As you are asking for a word and not for a string, I would like to present a solution which is not sensitive to prefixes / suffixes and ignores case:

#!/usr/bin/env python

import re


def is_word_in_text(word, text):
    """
    Check if a word is in a text.

    Parameters
    ----------
    word : str
    text : str

    Returns
    -------
    bool : True if word is in text, otherwise False.

    Examples
    --------
    >>> is_word_in_text("Python", "python is awesome.")
    True

    >>> is_word_in_text("Python", "camelCase is pythonic.")
    False

    >>> is_word_in_text("Python", "At the end is Python")
    True
    """
    pattern = r'(^|[^\w]){}([^\w]|$)'.format(word)
    pattern = re.compile(pattern, re.IGNORECASE)
    matches = re.search(pattern, text)
    return bool(matches)


if __name__ == '__main__':
    import doctest
    doctest.testmod()

If your words might contain regex special chars (such as +), then you need re.escape(word)

4

Advanced way to check the exact word, that we need to find in a long string:

import re
text = "This text was of edited by Rock"
#try this string also
#text = "This text was officially edited by Rock" 
for m in re.finditer(r"\bof\b", text):
    if m.group(0):
        print "Present"
    else:
        print "Absent"
1

You could just add a space before and after "word".

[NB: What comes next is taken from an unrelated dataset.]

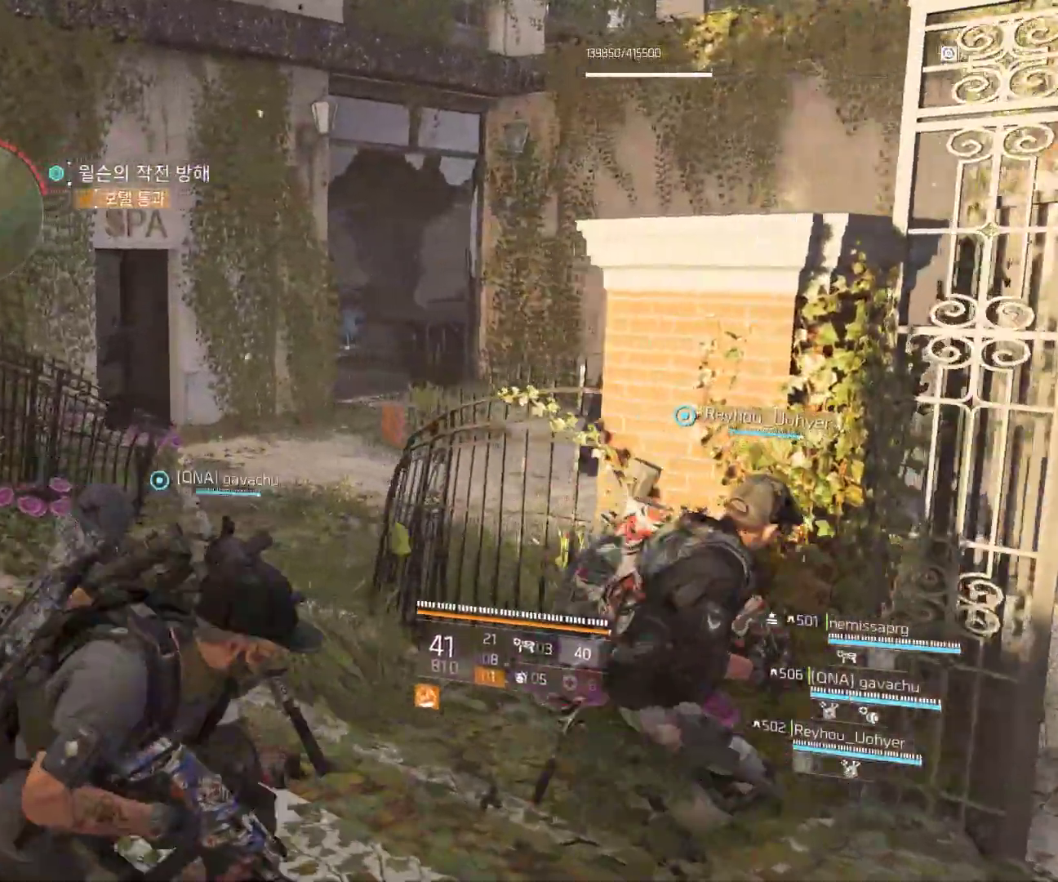
{"buttons": [], "left_stick": "up", "events": [[133, "left_stick", "up"]]}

x = raw_input("Type your word: ")
if " word " in x:
    print "Yes"
elif " word " not in x:
    print "Nope"

This way it looks for the space before and after "word".

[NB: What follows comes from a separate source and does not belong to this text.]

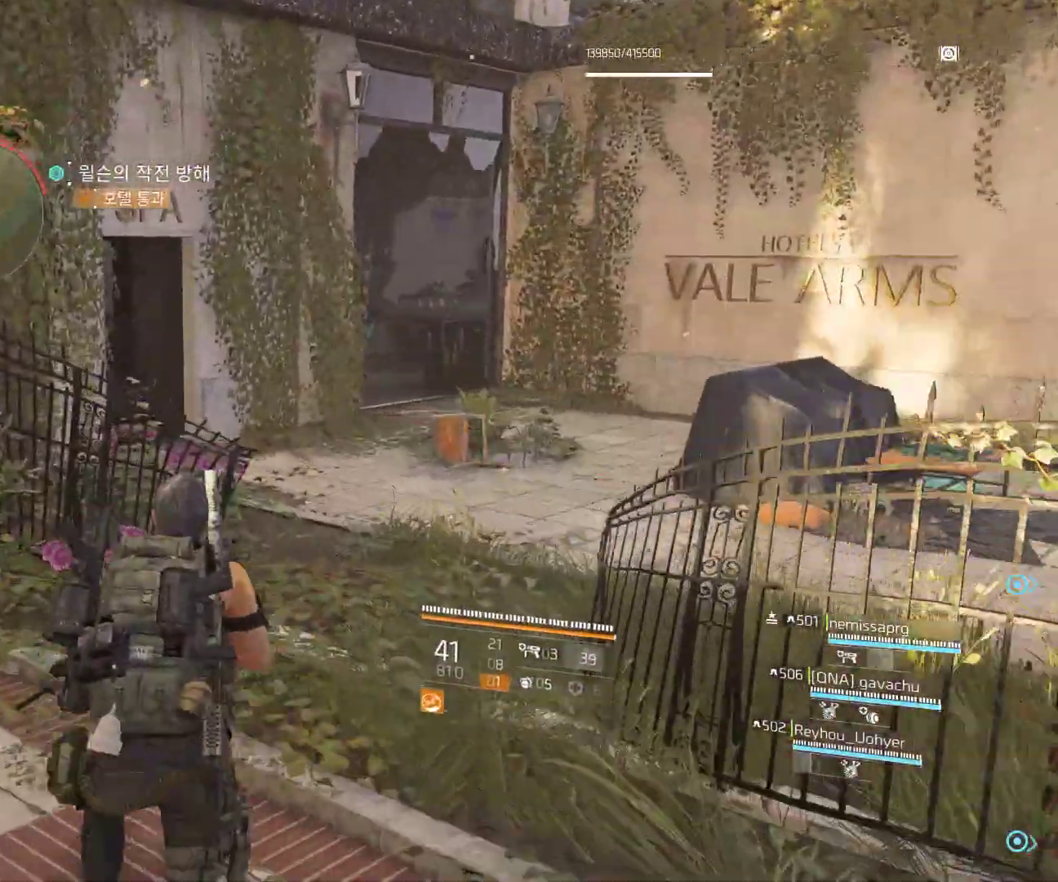
{"buttons": [], "left_stick": "up", "events": []}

>>> Type your word: Swordsmith
>>> Nope
>>> Type your word:  word 
>>> Yes
1
  • 2
    But what if the word is at the beginning or the end of the sentence (no space) – MikeL Dec 13 '16 at 11:25
1

What about to split the string and strip words punctuation?

w in [ws.strip(',.?!') for ws in p.split()]

Or working the case:

w.lower() in [ws.strip(',.?!') for ws in p.lower().split()]

Maybe that way:

def wsearch(word, phrase):
    # Attention about punctuation and about split characters
    punctuation = ',.?!'
    return word.lower() in [words.strip(punctuation) for words in phrase.lower().split()]

Sample:

print(wsearch('CAr', 'I own a caR.'))

I didn't check performance...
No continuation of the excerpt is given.